Although the South African constitution guarantees religious freedom, the state has not been exactly tolerant towards faith expression. First there was the debacle surrounding the refusal of Home Affairs to grant the Dalai Lama a visa in order to attend a birthday celebration in honour of Archbishop emeritus Desmond Tutu. There are some 6,000 Buddhists living in South Africa, less than 0.01% of the population.
Then there was the South African Labour Court’s insistence that working class Jews must seek religious guidance from employers in a labour situation in which employees may be interrogated on matters of religious doctrine. Both cases are still ongoing and demonstrate the complete failure of the South African government to cater to minority religious groupings.
Now we hear of the eminent demise of Christmas and Good Friday as public holidays. It is not all that surprising. Why should Christians be allowed to practice their religious traditions and not other groups?
A few hundred people took to the Johannesburg CBD yesterday to voice their concern over hearings to review public holidays.
“Hands off Christmas and Good Friday!” was the message conveyed by supporters of the African Christian Democratic Party (ACDP). The march led by ACDP leader Kenneth Meshoe ended with his handing over a memorandum to Home Affairs minister, Naledi Pandor at Constitutional Hill to oppose a motion by the Commission for the Protection and Promotion of Cultural, Religious and Linguistic Communities.
The commission is allegedly exploring the idea of requesting government to scrap Good Friday and Christmas from the national calendar. The commission alleges that the celebrating of the two Christian holidays discriminated and excludes other religious denominations.
Reading the memorandum, Meshoe said they did not believe the two holidays discriminated against any religion.
“According to Statistics South Africa, Christians make up 79.5% of the country’s population,” said Meshoe.
He said the existence of these two holidays on the calendar showed the majority’s standing.

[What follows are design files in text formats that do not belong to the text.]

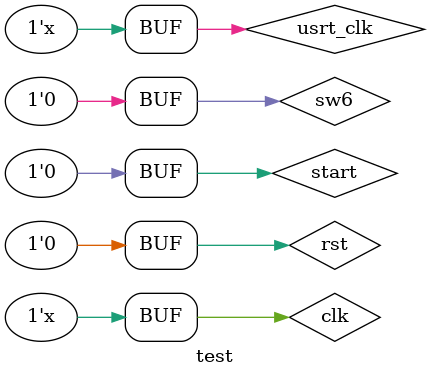
<source format=v>
`timescale 1ns / 1ps


module test;

	// Inputs
	reg clk;
	reg usrt_clk;
	reg rst;
	reg start;
	reg sw6;

	// Outputs
	wire RTS;
	wire TXD;

	// Instantiate the Unit Under Test (UUT)
	top uut (
		.clk(clk), 
		.usrt_clk(usrt_clk), 
		.rst(rst), 
		.start(start), 
		.sw6(sw6), 
		.RTS(RTS), 
		.TXD(TXD)
	);
	
	always #5 clk<=~clk;
	always #10 usrt_clk <= ~usrt_clk; 

	initial begin
		// Initialize Inputs
		clk = 0;
		usrt_clk = 0;
		rst = 0;
		start = 0;
		sw6 = 0;

		// Wait 100 ns for global reset to finish
		#100;
        
		#10 rst=1;
		#10 rst=0;
		#10 start=1;
		#10000 start=0; 
		// Add stimulus here

	end
      
endmodule


</source>
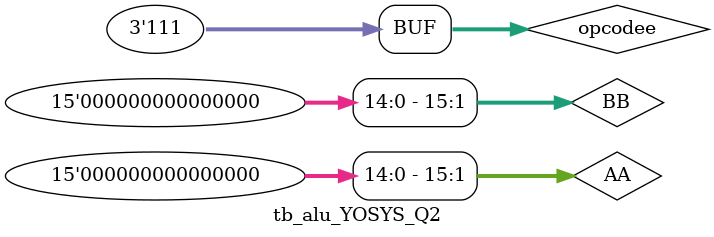
<source format=v>
`timescale 1ns / 1ns;
module tb_alu_YOSYS_Q2();
//Inputs
	reg signed[15:0] AA,BB;
 	reg[2:0] opcodee;
 	reg carryy;

//Outputs
 	wire signed[15:0] ww , wwYO , wwQ2 , wwQ2YO;
 	wire zerr , zerrYO , zerrQ2 , zerrQ2YO;
 	wire negg , neggYO , neggQ2 , neggQ2YO;
 // Verilog code for ALU
 	ALU my_alu(AA , BB , opcodee , carryy , ww , negg , zerr);
	ALU_YOSYS_FINALL my_alu_yo(AA , BB , opcodee , carryy , wwYO , neggYO , zerrYO);
	ALU_Q2 my_alu_q2(AA , BB , opcodee , carryy , wwQ2 , neggQ2 , zerrQ2);
	ALU_Q2_YOSYS my_alu_q2_yosys(AA , BB , opcodee , carryy , wwQ2YO , neggQ2YO , zerrQ2YO);
    	initial begin
 	repeat (3) begin
      	AA = $random;
      	BB = $random;
      	carryy = $random;

	opcodee = 3'b0;
      	#1000;
	opcodee = 3'd1;
	#1000;
	opcodee = 3'd2;
	#1000;
	opcodee = 3'd3;
	#1000;
	opcodee = 3'd4;
	#1000;
	opcodee = 3'd5;
	#1000;
	opcodee = 3'd6;
	#1000;
	opcodee = 3'd7;
	#1000;
	end
    	end
endmodule
</source>
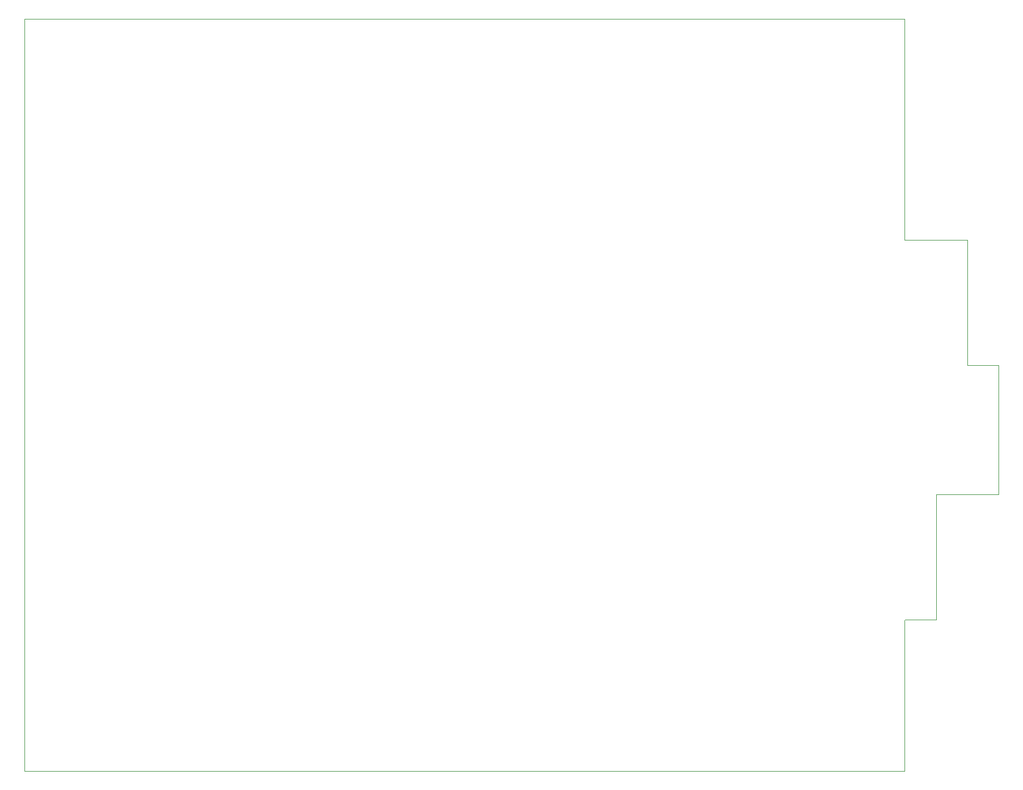
<source format=gbr>
%TF.GenerationSoftware,KiCad,Pcbnew,7.0.9*%
%TF.CreationDate,2024-01-14T19:33:28+01:00*%
%TF.ProjectId,left_pcb,6c656674-5f70-4636-922e-6b696361645f,rev?*%
%TF.SameCoordinates,Original*%
%TF.FileFunction,Profile,NP*%
%FSLAX46Y46*%
G04 Gerber Fmt 4.6, Leading zero omitted, Abs format (unit mm)*
G04 Created by KiCad (PCBNEW 7.0.9) date 2024-01-14 19:33:28*
%MOMM*%
%LPD*%
G01*
G04 APERTURE LIST*
%TA.AperFunction,Profile*%
%ADD10C,0.100000*%
%TD*%
G04 APERTURE END LIST*
D10*
X71500000Y-52800000D02*
X81000000Y-52800000D01*
X81000000Y-71850000D01*
X85750000Y-71850000D01*
X85750000Y-91500000D01*
X76250000Y-91500000D01*
X76250000Y-110550000D01*
X71550000Y-110550000D01*
X71500000Y-110600000D01*
X71500000Y-133505600D01*
X-62450000Y-133505600D01*
X-62450000Y-19150000D01*
X71500000Y-19150000D01*
X71500000Y-52800000D01*
M02*

</source>
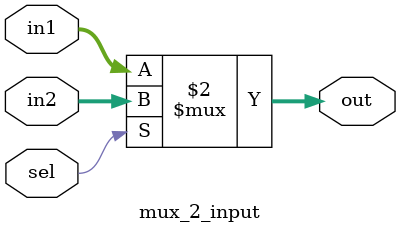
<source format=v>
module mux_2_input #(parameter integer WORD_LENGTH = 32) (in1, in2, sel, out);
	input sel;
	input[WORD_LENGTH-1:0] in1, in2;
	output[WORD_LENGTH-1:0] out;

	assign out = ~sel ? in1 : in2;
endmodule

</source>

It is unclear what Meshoe’s true rationale for opposing the motion is, since it is apparent from a number of legal precedents set over the past years such as the Dalai Lama case*, that there is really no such thing as freedom of religion in South Africa.
NOTE: In terms of current South African Labour Law, it is entirely up to the discression of the employer, as to whether or not Muslim employees are able to take off certain religious holidays.